Inside the gift shop at the Halethorpe factory, an engraved travel mug proclaims Baltimore’s insider spice gospel: “Those who know use J.O.”
“Summer is our crazy time,” said Brittany Osborne, 26, who runs the company while her parents, owners Ginger and Donald Ports, are meeting with clients in Florida. The company distributes to over 900 crab and seafood houses in the region, with a total of 3.5 to 5 million pounds of crab seasoning soldannually. The factory employs about 25 to 30 workers, including college students who work over the summer.
Inside, white bags of salt the size of Jabba the Hutt line the warehouse, along with boxes of spice. Workers use a crane to load a giant bag of spice into a mixer. In the next room, Osborne’s sister, Bethany Ports, hand-fills small jars of Cajun seasoning. It’s a tedious process, Ports says, but “it’s got to get done.” Their brother Tyler Ports also works in the warehouse. “If we’re short a driver one day and he needs take out one of the trucks, he can,” Osborne said.
Osborne and her siblings are the fourth generation of her family to work at the factory. It was founded by Osborne’s great grandfather, James Ozzle (“J.O.”) Strigle, a waterman from Tangier Island, Va., in 1945.
It was around that same year that Gustav Brunn, a German Jewish Holocaust survivor who escaped a concentration camp and moved to Baltimore, decided to rename his own brand of crab seasoning. Brunn, the founder of the Baltimore Spice Co., had originally called it “India Girl,” according to The Sun archives. A friend who worked in advertising suggested he name it after a popular steamship company. In 1943, he called it Old Bay.
Today, Old Bay is strong in the public imagination, like Kleenex is to facial tissue, or Starbucks to coffee. “You and I go to Giant, and we just see Old Bay and we think that’s it,” said Mark Smith of Brooklyn Park’s Crab Depot. “But 90% of the people working in crab houses will tell you J.O. is the go-to.”
It helps that Old Bay is readily available on grocery shelves. McCormick, which purchased Old Bay, is a multi-billion dollar company that spends more than $100 million annually on marketing for all of its products in the U.S. and abroad. A spokeswoman for the Old Bay brand did not respond to multiple requests for comment for this article.
J.O. has a much more limited budget, advertising on local radio stations and on their company’s Facebook page, and is sold mostly online and in their company store. Harbor Spice, however, is even less visible to the average consumer.
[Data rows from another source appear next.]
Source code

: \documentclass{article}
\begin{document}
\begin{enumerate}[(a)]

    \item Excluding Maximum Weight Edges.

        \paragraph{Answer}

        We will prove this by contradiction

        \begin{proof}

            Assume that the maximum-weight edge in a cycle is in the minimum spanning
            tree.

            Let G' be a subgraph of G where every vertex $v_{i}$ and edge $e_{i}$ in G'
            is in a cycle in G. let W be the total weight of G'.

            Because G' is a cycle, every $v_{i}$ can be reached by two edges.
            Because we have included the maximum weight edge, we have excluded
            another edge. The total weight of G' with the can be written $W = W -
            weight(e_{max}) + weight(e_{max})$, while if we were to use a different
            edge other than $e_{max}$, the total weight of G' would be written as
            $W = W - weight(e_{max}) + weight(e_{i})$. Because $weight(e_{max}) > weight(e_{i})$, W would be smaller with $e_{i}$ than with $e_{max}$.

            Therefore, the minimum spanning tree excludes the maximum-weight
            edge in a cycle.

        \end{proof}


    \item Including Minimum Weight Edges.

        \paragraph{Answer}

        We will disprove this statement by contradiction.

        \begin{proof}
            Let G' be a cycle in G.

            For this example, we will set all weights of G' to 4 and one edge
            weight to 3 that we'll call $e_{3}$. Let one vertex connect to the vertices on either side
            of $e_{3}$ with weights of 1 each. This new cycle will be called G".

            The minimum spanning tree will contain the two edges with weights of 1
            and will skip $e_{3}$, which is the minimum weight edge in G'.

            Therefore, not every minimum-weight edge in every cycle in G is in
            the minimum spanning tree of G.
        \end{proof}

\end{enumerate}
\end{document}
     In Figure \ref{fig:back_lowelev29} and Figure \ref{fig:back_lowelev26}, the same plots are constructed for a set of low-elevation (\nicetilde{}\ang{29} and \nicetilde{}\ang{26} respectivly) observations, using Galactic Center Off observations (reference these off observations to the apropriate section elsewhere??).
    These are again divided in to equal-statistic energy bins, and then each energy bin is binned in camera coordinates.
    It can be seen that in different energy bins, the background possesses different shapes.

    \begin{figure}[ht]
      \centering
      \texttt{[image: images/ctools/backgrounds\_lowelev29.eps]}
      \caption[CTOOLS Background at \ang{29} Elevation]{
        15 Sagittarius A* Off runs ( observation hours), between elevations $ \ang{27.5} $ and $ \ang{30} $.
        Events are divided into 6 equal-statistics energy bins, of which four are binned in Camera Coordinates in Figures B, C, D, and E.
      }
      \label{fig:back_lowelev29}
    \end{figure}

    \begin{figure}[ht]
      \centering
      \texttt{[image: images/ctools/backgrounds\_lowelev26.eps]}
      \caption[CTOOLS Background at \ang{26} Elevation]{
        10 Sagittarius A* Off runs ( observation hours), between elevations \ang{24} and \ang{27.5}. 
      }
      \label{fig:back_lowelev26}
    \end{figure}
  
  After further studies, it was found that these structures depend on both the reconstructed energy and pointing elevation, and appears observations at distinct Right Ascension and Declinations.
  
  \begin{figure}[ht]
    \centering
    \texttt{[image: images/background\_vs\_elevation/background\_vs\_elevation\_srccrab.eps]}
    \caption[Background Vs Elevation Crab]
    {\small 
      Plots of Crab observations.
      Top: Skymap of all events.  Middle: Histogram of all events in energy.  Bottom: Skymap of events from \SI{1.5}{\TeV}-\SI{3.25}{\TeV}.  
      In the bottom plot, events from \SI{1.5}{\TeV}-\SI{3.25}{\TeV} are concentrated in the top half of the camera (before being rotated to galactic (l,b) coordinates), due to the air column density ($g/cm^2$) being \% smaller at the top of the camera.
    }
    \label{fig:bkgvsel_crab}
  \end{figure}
The owner of Harbor Spice declined to be interviewed for this article, but fans can go to the Forest Hill factory to sample and purchase its products for themselves.
J.O.’s Osborne and her family bear no ill will toward their bigger competitor. “My mom says there’s a place for both of us,” Osborne said.
But the word about J.O. is starting to spread, Osborne said.
A few weeks ago, her mother posted a meme to the J.O. Facebook page. It was photo of a man with a shocked expression on his face. “When you find out that seasoning you love on those crabs from your favorite crab house was J.O., not Old Bay,” the caption read, “… and your whole life has been a lie.”